The tumor often occurs against the background of predisposing factors:
Thickening of the skin in the elderly and people who are often exposed to sunlight, called keratosis.
Injuries and other skin lesions, including burns and trophic changes.
Xeroderma pigmentosa is an increased sensitivity to ultraviolet radiation caused by a genetic predisposition.
Human papillomavirus is one of the inducers of the formation of atypical epithelial cells.
Exposure to other chemical and physical substances that trigger carcinogenesis.
Squamous cell skin cancer symptoms
The first symptoms of this tumor are associated with the appearance of a small ulcerative defect, often localized on the face and the red border of the lower lip, as well as on the genitals and around the anus. Such an ulcer behaves aggressively. It rapidly increases in size, affects the surrounding tissues and creates favorable conditions for the onset of the inflammatory process, which leads to the onset of pain.
There are several types of squamous cell skin cancer that differ both in clinical presentation and in the course of the disease. Allocate:
Ulcerative form with sharply raised edges of woody density, separating the defect from healthy tissue. The neoplasm resembles a crater with an uneven, wet, gray-bloody bottom. Over time, the bottom dries up and a crust forms. Often a pungent, putrid odor emanates from the ulcer.
Nodular cancer – it is a lumpy, irregularly shaped formation that rises above the surface of the skin. Such a neoplasm resembles broccoli in appearance. The color ranges from light brown to deep red. A tumor that is dense in consistency can erode and ulcerate. Differs in the rapid progression of the process.

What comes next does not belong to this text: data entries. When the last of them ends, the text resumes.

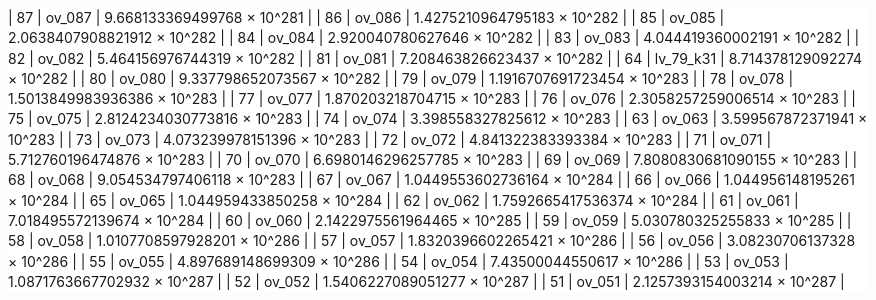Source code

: | 87 | ov_087 | 9.668133369499768 × 10^281 |
| 86 | ov_086 | 1.4275210964795183 × 10^282 |
| 85 | ov_085 | 2.0638407908821912 × 10^282 |
| 84 | ov_084 | 2.920040780627646 × 10^282 |
| 83 | ov_083 | 4.044419360002191 × 10^282 |
| 82 | ov_082 | 5.464156976744319 × 10^282 |
| 81 | ov_081 | 7.208463826623437 × 10^282 |
| 64 | lv_79_k31 | 8.714378129092274 × 10^282 |
| 80 | ov_080 | 9.337798652073567 × 10^282 |
| 79 | ov_079 | 1.1916707691723454 × 10^283 |
| 78 | ov_078 | 1.5013849983936386 × 10^283 |
| 77 | ov_077 | 1.870203218704715 × 10^283 |
| 76 | ov_076 | 2.3058257259006514 × 10^283 |
| 75 | ov_075 | 2.8124234030773816 × 10^283 |
| 74 | ov_074 | 3.398558327825612 × 10^283 |
| 63 | ov_063 | 3.599567872371941 × 10^283 |
| 73 | ov_073 | 4.073239978151396 × 10^283 |
| 72 | ov_072 | 4.841322383393384 × 10^283 |
| 71 | ov_071 | 5.712760196474876 × 10^283 |
| 70 | ov_070 | 6.6980146296257785 × 10^283 |
| 69 | ov_069 | 7.8080830681090155 × 10^283 |
| 68 | ov_068 | 9.054534797406118 × 10^283 |
| 67 | ov_067 | 1.0449553602736164 × 10^284 |
| 66 | ov_066 | 1.044956148195261 × 10^284 |
| 65 | ov_065 | 1.044959433850258 × 10^284 |
| 62 | ov_062 | 1.7592665417536374 × 10^284 |
| 61 | ov_061 | 7.018495572139674 × 10^284 |
| 60 | ov_060 | 2.1422975561964465 × 10^285 |
| 59 | ov_059 | 5.030780325255833 × 10^285 |
| 58 | ov_058 | 1.0107708597928201 × 10^286 |
| 57 | ov_057 | 1.8320396602265421 × 10^286 |
| 56 | ov_056 | 3.08230706137328 × 10^286 |
| 55 | ov_055 | 4.897689148699309 × 10^286 |
| 54 | ov_054 | 7.43500044550617 × 10^286 |
| 53 | ov_053 | 1.0871763667702932 × 10^287 |
| 52 | ov_052 | 1.5406227089051277 × 10^287 |
| 51 | ov_051 | 2.1257393154003214 × 10^287 |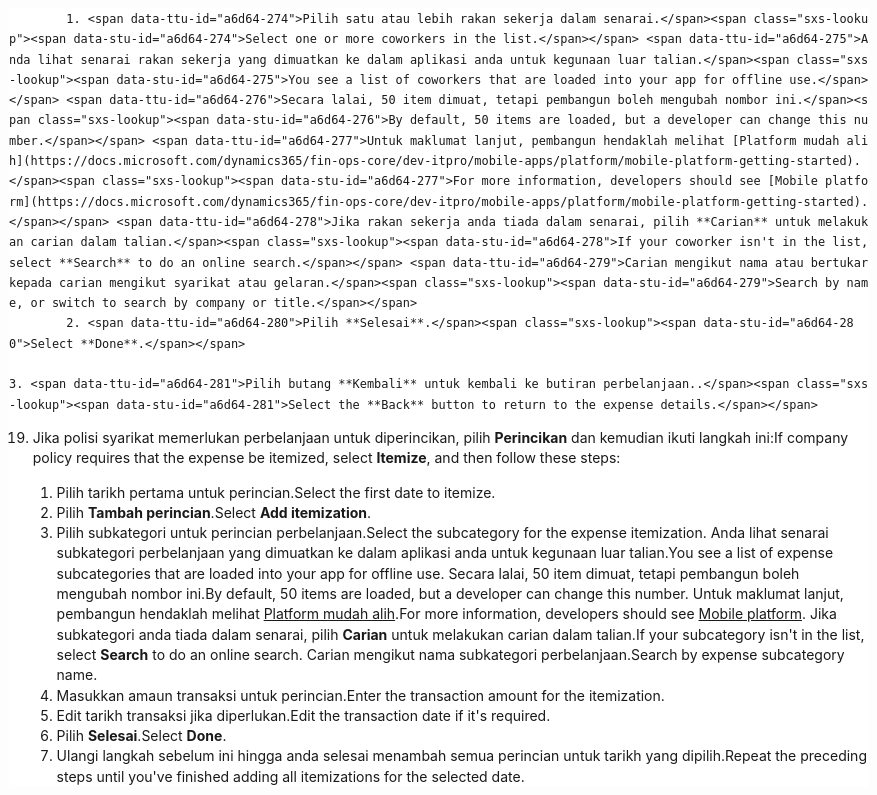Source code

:             1. <span data-ttu-id="a6d64-274">Pilih satu atau lebih rakan sekerja dalam senarai.</span><span class="sxs-lookup"><span data-stu-id="a6d64-274">Select one or more coworkers in the list.</span></span> <span data-ttu-id="a6d64-275">Anda lihat senarai rakan sekerja yang dimuatkan ke dalam aplikasi anda untuk kegunaan luar talian.</span><span class="sxs-lookup"><span data-stu-id="a6d64-275">You see a list of coworkers that are loaded into your app for offline use.</span></span> <span data-ttu-id="a6d64-276">Secara lalai, 50 item dimuat, tetapi pembangun boleh mengubah nombor ini.</span><span class="sxs-lookup"><span data-stu-id="a6d64-276">By default, 50 items are loaded, but a developer can change this number.</span></span> <span data-ttu-id="a6d64-277">Untuk maklumat lanjut, pembangun hendaklah melihat [Platform mudah alih](https://docs.microsoft.com/dynamics365/fin-ops-core/dev-itpro/mobile-apps/platform/mobile-platform-getting-started).</span><span class="sxs-lookup"><span data-stu-id="a6d64-277">For more information, developers should see [Mobile platform](https://docs.microsoft.com/dynamics365/fin-ops-core/dev-itpro/mobile-apps/platform/mobile-platform-getting-started).</span></span> <span data-ttu-id="a6d64-278">Jika rakan sekerja anda tiada dalam senarai, pilih **Carian** untuk melakukan carian dalam talian.</span><span class="sxs-lookup"><span data-stu-id="a6d64-278">If your coworker isn't in the list, select **Search** to do an online search.</span></span> <span data-ttu-id="a6d64-279">Carian mengikut nama atau bertukar kepada carian mengikut syarikat atau gelaran.</span><span class="sxs-lookup"><span data-stu-id="a6d64-279">Search by name, or switch to search by company or title.</span></span>
            2. <span data-ttu-id="a6d64-280">Pilih **Selesai**.</span><span class="sxs-lookup"><span data-stu-id="a6d64-280">Select **Done**.</span></span>

    3. <span data-ttu-id="a6d64-281">Pilih butang **Kembali** untuk kembali ke butiran perbelanjaan..</span><span class="sxs-lookup"><span data-stu-id="a6d64-281">Select the **Back** button to return to the expense details.</span></span>

19. <span data-ttu-id="a6d64-282">Jika polisi syarikat memerlukan perbelanjaan untuk diperincikan, pilih **Perincikan** dan kemudian ikuti langkah ini:</span><span class="sxs-lookup"><span data-stu-id="a6d64-282">If company policy requires that the expense be itemized, select **Itemize**, and then follow these steps:</span></span>

    1. <span data-ttu-id="a6d64-283">Pilih tarikh pertama untuk perincian.</span><span class="sxs-lookup"><span data-stu-id="a6d64-283">Select the first date to itemize.</span></span>
    2. <span data-ttu-id="a6d64-284">Pilih **Tambah perincian**.</span><span class="sxs-lookup"><span data-stu-id="a6d64-284">Select **Add itemization**.</span></span>
    3. <span data-ttu-id="a6d64-285">Pilih subkategori untuk perincian perbelanjaan.</span><span class="sxs-lookup"><span data-stu-id="a6d64-285">Select the subcategory for the expense itemization.</span></span> <span data-ttu-id="a6d64-286">Anda lihat senarai subkategori perbelanjaan yang dimuatkan ke dalam aplikasi anda untuk kegunaan luar talian.</span><span class="sxs-lookup"><span data-stu-id="a6d64-286">You see a list of expense subcategories that are loaded into your app for offline use.</span></span> <span data-ttu-id="a6d64-287">Secara lalai, 50 item dimuat, tetapi pembangun boleh mengubah nombor ini.</span><span class="sxs-lookup"><span data-stu-id="a6d64-287">By default, 50 items are loaded, but a developer can change this number.</span></span> <span data-ttu-id="a6d64-288">Untuk maklumat lanjut, pembangun hendaklah melihat [Platform mudah alih](https://docs.microsoft.com/dynamics365/fin-ops-core/dev-itpro/mobile-apps/platform/mobile-platform-getting-started).</span><span class="sxs-lookup"><span data-stu-id="a6d64-288">For more information, developers should see [Mobile platform](https://docs.microsoft.com/dynamics365/fin-ops-core/dev-itpro/mobile-apps/platform/mobile-platform-getting-started).</span></span> <span data-ttu-id="a6d64-289">Jika subkategori anda tiada dalam senarai, pilih **Carian** untuk melakukan carian dalam talian.</span><span class="sxs-lookup"><span data-stu-id="a6d64-289">If your subcategory isn't in the list, select **Search** to do an online search.</span></span> <span data-ttu-id="a6d64-290">Carian mengikut nama subkategori perbelanjaan.</span><span class="sxs-lookup"><span data-stu-id="a6d64-290">Search by expense subcategory name.</span></span>
    4. <span data-ttu-id="a6d64-291">Masukkan amaun transaksi untuk perincian.</span><span class="sxs-lookup"><span data-stu-id="a6d64-291">Enter the transaction amount for the itemization.</span></span>
    5. <span data-ttu-id="a6d64-292">Edit tarikh transaksi jika diperlukan.</span><span class="sxs-lookup"><span data-stu-id="a6d64-292">Edit the transaction date if it's required.</span></span>
    6. <span data-ttu-id="a6d64-293">Pilih **Selesai**.</span><span class="sxs-lookup"><span data-stu-id="a6d64-293">Select **Done**.</span></span>
    7. <span data-ttu-id="a6d64-294">Ulangi langkah sebelum ini hingga anda selesai menambah semua perincian untuk tarikh yang dipilih.</span><span class="sxs-lookup"><span data-stu-id="a6d64-294">Repeat the preceding steps until you've finished adding all itemizations for the selected date.</span></span>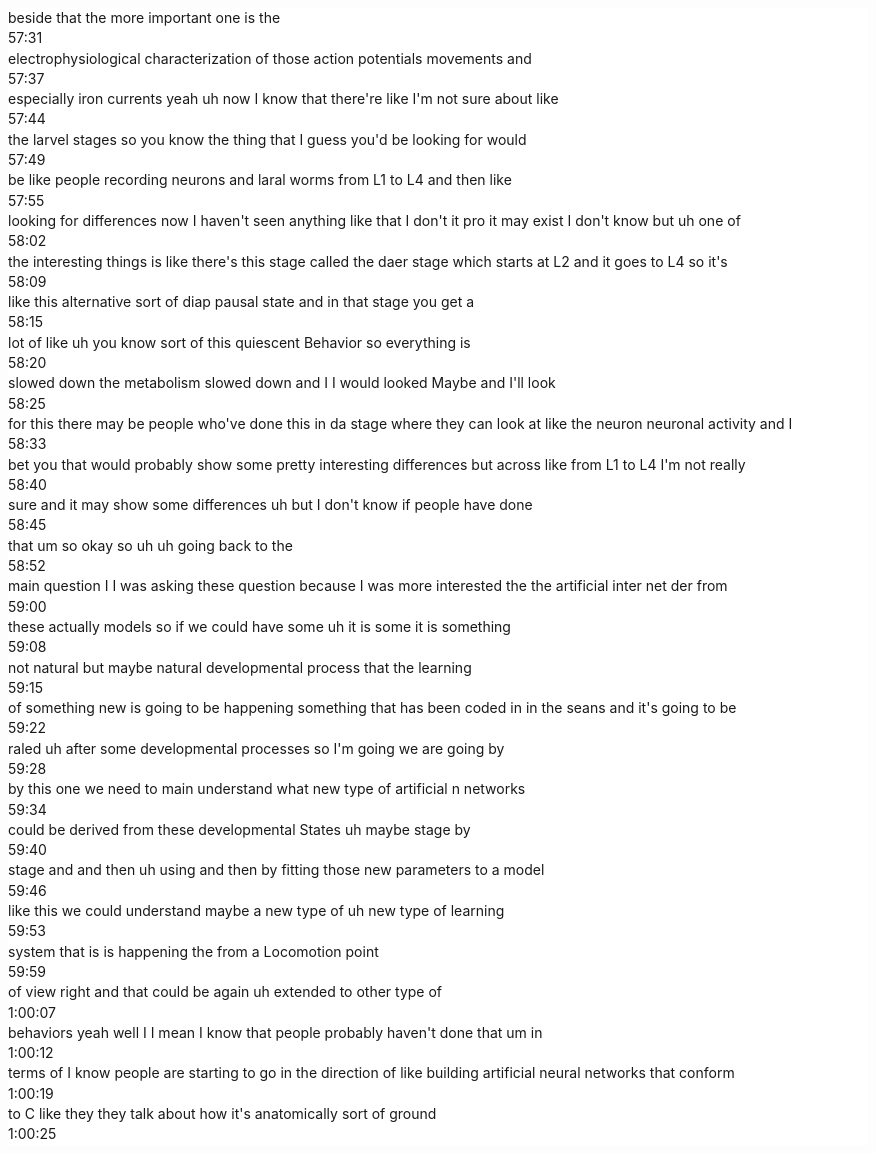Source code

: beside that the more important one is the     
57:31     
electrophysiological characterization of those action potentials movements and     
57:37     
especially iron currents yeah uh now I know that there're like I'm not sure about like     
57:44     
the larvel stages so you know the thing that I guess you'd be looking for would     
57:49     
be like people recording neurons and laral worms from L1 to L4 and then like     
57:55     
looking for differences now I haven't seen anything like that I don't it pro it may exist I don't know but uh one of     
58:02     
the interesting things is like there's this stage called the daer stage which starts at L2 and it goes to L4 so it's     
58:09     
like this alternative sort of diap pausal state and in that stage you get a     
58:15     
lot of like uh you know sort of this quiescent Behavior so everything is     
58:20     
slowed down the metabolism slowed down and I I would looked Maybe and I'll look     
58:25     
for this there may be people who've done this in da stage where they can look at like the neuron neuronal activity and I     
58:33     
bet you that would probably show some pretty interesting differences but across like from L1 to L4 I'm not really     
58:40     
sure and it may show some differences uh but I don't know if people have done     
58:45     
that um so okay so uh uh going back to the     
58:52     
main question I I was asking these question because I was more interested the the artificial inter net der from     
59:00     
these actually models so if we could have some uh it is some it is something     
59:08     
not natural but maybe natural developmental process that the learning     
59:15     
of something new is going to be happening something that has been coded in in the seans and it's going to be     
59:22     
raled uh after some developmental processes so I'm going we are going by     
59:28     
by this one we need to main understand what new type of artificial n networks     
59:34     
could be derived from these developmental States uh maybe stage by     
59:40     
stage and and then uh using and then by fitting those new parameters to a model     
59:46     
like this we could understand maybe a new type of uh new type of learning     
59:53     
system that is is happening the from a Locomotion point     
59:59     
of view right and that could be again uh extended to other type of     
1:00:07     
behaviors yeah well I I mean I know that people probably haven't done that um in     
1:00:12     
terms of I know people are starting to go in the direction of like building artificial neural networks that conform     
1:00:19     
to C like they they talk about how it's anatomically sort of ground     
1:00:25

Cancer in the form of a plaque, which has a dense consistency and a small tuberous structure. Such a tumor has a red color, often bleeds and at a high rate involves the underlying and surrounding tissues in the process. During the formation of the process on the scar tissue, the defect thickens, cracks and ulcerates, acquiring a pitted surface.
With the spread of atypical cells to regional lymph nodes, characteristic clinical signs appear. The metastatic node becomes dense, becomes less mobile over time, fuses with the skin and causes pain. In severe cases, the surface over the affected node ulcerates with the development of a new focus of squamous cell carcinoma.